Envision Elkins requests action from city officials

The Inter-Mountain photo by Brad Johnson Mark Doak speaks to Elkins City Council on Thursday on behalf of Envision Elkins.

ELKINS — A local businessman addressed Elkins City Council Thursday evening representing other downtown business owners.

Mark Doak made a presentation on behalf of Envision Elkins during Thursday’s council meeting at Elkins City Hall.

Doak said Envision Elkins began meeting twice a month about two years ago. The group consists of downtown property owners, the majority of whom “reside outside Elkins city limits with no electoral voice in government,” he said. The group counts 34 property owners on its distribution list.

“Many individuals are investing in downtown Elkins,” Doak said. “We are currently preparing a ‘Spring Spruce Up’ listing, asking each property owner to make an improvement to their building in the spring of 2019.

“As with any investment, the property owners see opportunities along with challenges to their investment dollars,” he told council members.

On behalf of Envision Elkins, Doak listed four “actions the city could take to support and grow the private investment trend.”

First, Doak said city officials should work to grow the population of Elkins, which was listed at 7,350 in 2000, and at 7,050 in 2017. “Overall, we have been stuck at the same population for the past 17 years,” he said.

“The consensus of our group supports annexation,” Doak said. “… Those outside the city limits opposing annexation to avoid taxation, currently enjoy many of the Elkins benefits.”

Second, Envision Elkins supports the completion of Corridor H.

“Capitalizing on Corridor H will require utilities, other infrastructure and traffic planning,” Doak notes. “… it must be prioritized before meaningful decisions can be made in other areas.”

Third, Envision Elkins wants city officials to use the revenue from the new 1 percent sales tax to improve the town, not just pay bills and salaries.

“We appreciate and are excited about the city’s Strategic Plan, especially the areas of downtown beautification, improving the governmental process and city expansion and opportunities,” Doak said. “The 1 percent sales tax provides a funding source to implement the Strategic Plan.

“We believe the challenge to the city is to ensure the majority of the sales tax is not absorbed into normal city operations,” he said. “We would again respectively request the city provide an outline on how the sales tax will be used.”

In October, City Treasurer Tracy Judy explained that $184,833.12 accrued during the roughly two-month period since the July 1 implementation of the tax. She noted officials had only estimated in the city budget for $250,000 to be raised in the first full year. City officials have declined to earmark how the sales tax revenue will be spent.

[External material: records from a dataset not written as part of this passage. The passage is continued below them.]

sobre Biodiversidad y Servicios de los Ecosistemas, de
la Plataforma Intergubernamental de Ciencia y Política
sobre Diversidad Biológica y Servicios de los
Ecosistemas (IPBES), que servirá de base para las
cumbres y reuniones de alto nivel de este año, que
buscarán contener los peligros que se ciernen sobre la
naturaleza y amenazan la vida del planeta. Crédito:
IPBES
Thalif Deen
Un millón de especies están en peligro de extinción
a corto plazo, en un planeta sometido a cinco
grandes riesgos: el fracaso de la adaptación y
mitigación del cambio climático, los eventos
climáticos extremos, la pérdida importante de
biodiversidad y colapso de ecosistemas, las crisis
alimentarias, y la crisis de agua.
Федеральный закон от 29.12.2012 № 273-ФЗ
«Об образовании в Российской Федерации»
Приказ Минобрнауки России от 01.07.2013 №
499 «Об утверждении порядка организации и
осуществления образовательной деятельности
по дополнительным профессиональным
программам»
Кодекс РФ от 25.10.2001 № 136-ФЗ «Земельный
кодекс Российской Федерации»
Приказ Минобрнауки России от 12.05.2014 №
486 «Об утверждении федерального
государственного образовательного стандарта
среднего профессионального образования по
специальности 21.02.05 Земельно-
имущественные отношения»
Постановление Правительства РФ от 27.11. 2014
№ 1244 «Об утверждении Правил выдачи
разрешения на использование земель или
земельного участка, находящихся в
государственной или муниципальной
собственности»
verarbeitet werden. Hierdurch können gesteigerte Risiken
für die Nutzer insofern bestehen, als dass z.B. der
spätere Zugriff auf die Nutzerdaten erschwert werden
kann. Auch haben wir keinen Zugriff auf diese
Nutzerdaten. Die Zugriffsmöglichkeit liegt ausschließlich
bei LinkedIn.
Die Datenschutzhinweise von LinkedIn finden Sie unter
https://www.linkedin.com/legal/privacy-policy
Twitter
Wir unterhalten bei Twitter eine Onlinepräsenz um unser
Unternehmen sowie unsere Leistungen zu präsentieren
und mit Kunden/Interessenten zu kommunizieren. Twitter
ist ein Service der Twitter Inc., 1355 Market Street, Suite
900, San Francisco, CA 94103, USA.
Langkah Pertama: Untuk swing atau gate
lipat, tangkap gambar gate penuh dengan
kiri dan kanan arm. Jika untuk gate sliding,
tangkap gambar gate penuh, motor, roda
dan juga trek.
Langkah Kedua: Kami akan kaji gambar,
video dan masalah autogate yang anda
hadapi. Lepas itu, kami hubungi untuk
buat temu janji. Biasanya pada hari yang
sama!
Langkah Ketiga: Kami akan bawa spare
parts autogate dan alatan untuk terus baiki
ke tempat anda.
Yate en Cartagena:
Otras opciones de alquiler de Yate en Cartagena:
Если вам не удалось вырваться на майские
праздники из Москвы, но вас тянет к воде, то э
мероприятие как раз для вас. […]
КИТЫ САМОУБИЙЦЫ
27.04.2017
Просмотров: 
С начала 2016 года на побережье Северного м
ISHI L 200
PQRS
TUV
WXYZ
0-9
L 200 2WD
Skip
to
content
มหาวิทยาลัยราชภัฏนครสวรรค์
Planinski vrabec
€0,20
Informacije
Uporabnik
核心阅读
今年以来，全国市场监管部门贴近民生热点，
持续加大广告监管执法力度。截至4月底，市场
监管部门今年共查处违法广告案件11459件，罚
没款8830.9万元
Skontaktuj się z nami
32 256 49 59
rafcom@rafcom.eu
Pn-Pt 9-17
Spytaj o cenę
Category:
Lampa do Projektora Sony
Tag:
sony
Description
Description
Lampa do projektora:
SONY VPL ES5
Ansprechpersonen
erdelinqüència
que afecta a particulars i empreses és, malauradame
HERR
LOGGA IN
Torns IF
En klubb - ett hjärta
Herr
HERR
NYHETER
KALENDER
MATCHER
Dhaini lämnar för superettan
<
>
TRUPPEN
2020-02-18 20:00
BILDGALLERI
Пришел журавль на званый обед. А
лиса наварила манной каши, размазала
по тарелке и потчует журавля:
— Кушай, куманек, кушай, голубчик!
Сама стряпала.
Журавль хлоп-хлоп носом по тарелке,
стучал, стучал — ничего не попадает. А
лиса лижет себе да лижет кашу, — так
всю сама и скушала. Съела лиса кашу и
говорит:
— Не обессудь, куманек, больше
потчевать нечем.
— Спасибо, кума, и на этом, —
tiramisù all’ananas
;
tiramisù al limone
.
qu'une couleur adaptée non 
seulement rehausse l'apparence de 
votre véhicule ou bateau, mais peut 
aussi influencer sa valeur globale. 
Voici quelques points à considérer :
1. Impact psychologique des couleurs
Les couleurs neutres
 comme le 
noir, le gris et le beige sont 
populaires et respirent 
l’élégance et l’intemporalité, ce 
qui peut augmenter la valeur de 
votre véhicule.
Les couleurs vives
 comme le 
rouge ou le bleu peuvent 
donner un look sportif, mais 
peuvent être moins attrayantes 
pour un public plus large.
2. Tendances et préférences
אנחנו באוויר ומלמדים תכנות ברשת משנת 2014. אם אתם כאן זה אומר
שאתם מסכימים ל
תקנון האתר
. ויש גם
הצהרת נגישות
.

The fourth point Doak made was about law enforcement.

“The city police are consistently mentioned at our meeting,” he told council. “Everyone appreciates Chief (Glenn) Galloway and the department he is building. We would like to have downtown police foot patrols. There is also the question of why Elkins is providing law enforcement in areas outside of city limits.”

Doak closed his presentation by stressing that Envision Elkins wants to work with city officials to create a “growing, vibrant Elkins.”

“There are many positives happening in and around Elkins,” Doak said. “We appreciate your efforts. Envision Elkins welcomes the opportunity to partner with you in making Elkins a better community.”

Doak also provided the council members and city officials present with packets containing supporting documentation.

No council members or city officials commented on Doak’s presentation during the meeting, but afterward, Mayor Van Broughton told The Inter-Mountain, “I thought Mark’s presentation was great. I really appreciate what he was saying and the way he presented it. We all have to work together.”